Random Forest Model with Cross-validation and Exclusion
Source:R/get_zone_exclusioned_rf_model_with_cv.R
get_zone_exclusioned_rf_model_with_cv.Rd
This function implements a Random Forest classification model with cross-validation and allows for undersampling, handling indeterminate predictions, and calculating various model performance metrics such as sensitivity, specificity, and accuracy. It tracks the proportion of indeterminate predictions and provides an aggregated performance summary across multiple test repetitions.
Usage
get_zone_exclusioned_rf_model_with_cv(
Data = NULL,
Undersample = FALSE,
best.m = NULL,
testReps,
indeterminateUpper,
indeterminateLower,
Type
)
Arguments
- Data
A data frame containing the features and the target variable
Target_Organ
to train the Random Forest model on.- Undersample
A logical value indicating whether to perform undersampling to balance the classes in the training data. Defaults to
FALSE
.- best.m
A numeric value representing the best number of variables (
mytry
) to use at each split in the Random Forest model. This can be manually set or determined through optimization.- testReps
An integer specifying the number of test repetitions. This must be at least 2, as the function relies on multiple test sets to assess the model performance.
- indeterminateUpper
A numeric value indicating the upper bound for the predicted probability to consider a prediction indeterminate. Predictions with probabilities within this range are marked as indeterminate.
- indeterminateLower
A numeric value indicating the lower bound for the predicted probability to consider a prediction indeterminate. Predictions with probabilities within this range are marked as indeterminate.
- Type
An integer indicating the type of feature importance to use in the Random Forest model.
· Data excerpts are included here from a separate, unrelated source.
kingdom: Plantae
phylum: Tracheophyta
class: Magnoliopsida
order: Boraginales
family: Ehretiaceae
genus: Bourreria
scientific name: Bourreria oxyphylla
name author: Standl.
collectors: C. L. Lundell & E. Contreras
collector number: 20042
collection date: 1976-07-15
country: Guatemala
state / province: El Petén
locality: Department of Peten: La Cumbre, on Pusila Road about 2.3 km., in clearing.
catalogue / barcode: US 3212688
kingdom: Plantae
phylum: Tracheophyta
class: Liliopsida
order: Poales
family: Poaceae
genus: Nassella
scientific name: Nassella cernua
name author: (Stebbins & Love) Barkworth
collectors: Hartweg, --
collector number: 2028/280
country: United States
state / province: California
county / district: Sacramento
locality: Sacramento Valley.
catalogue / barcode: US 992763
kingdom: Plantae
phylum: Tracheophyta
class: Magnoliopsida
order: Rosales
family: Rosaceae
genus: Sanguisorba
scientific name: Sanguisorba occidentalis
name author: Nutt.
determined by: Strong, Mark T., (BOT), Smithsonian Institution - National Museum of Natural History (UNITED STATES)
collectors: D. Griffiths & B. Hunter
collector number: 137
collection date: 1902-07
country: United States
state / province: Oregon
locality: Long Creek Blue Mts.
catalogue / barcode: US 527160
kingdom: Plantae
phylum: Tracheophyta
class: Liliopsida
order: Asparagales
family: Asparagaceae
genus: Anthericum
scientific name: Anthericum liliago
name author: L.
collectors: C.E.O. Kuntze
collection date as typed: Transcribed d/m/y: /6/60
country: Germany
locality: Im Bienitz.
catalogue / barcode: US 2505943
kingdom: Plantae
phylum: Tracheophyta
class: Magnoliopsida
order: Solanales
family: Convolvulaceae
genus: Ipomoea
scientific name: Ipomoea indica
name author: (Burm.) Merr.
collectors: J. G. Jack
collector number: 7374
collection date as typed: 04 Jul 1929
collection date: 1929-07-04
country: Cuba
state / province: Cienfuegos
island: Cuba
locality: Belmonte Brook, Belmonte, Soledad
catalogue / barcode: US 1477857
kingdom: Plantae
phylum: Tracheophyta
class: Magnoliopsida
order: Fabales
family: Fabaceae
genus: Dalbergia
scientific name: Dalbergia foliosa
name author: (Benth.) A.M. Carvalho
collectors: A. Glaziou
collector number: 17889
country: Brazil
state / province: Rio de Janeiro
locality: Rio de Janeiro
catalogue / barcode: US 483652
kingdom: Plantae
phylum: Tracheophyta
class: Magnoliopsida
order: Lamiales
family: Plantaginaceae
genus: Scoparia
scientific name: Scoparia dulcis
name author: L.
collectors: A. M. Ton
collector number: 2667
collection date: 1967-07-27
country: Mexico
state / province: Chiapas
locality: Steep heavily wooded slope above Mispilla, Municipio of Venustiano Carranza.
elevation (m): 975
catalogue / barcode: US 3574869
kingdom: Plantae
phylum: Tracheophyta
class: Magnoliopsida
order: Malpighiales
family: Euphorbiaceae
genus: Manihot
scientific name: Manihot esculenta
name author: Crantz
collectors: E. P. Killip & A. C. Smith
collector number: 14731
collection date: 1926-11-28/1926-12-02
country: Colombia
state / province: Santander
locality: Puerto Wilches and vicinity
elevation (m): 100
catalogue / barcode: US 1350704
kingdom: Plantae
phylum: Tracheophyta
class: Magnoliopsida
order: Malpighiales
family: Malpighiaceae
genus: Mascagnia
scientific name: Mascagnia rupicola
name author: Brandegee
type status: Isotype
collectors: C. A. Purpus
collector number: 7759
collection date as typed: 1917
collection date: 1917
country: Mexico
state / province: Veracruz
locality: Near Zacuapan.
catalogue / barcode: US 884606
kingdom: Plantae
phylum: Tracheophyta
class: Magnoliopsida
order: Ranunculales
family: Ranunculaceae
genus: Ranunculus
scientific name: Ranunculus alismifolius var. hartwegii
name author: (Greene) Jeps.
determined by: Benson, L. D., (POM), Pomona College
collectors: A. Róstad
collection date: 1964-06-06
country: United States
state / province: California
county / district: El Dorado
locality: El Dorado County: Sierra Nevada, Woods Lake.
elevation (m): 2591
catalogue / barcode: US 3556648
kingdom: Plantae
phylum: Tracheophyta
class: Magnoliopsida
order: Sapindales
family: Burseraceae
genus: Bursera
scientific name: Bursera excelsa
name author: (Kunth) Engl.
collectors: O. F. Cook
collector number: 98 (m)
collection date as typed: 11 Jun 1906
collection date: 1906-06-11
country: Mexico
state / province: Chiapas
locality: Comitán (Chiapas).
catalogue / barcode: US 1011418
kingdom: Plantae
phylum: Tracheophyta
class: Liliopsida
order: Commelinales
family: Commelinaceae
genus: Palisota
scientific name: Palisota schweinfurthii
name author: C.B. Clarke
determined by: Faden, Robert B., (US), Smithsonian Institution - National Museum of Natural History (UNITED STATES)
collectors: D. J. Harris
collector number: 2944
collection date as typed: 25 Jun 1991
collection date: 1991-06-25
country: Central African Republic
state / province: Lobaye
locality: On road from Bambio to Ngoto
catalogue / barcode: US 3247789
Typically,
1
for "Mean Decrease Accuracy" or2
for "Mean Decrease Gini".
Value
A list containing two components:
- performance_metrics
A vector with the aggregated performance metrics, including sensitivity, specificity, accuracy, and others, calculated across all test repetitions.
- raw_results
A list containing the raw performance metrics for each repetition, including sensitivity, specificity, and accuracy.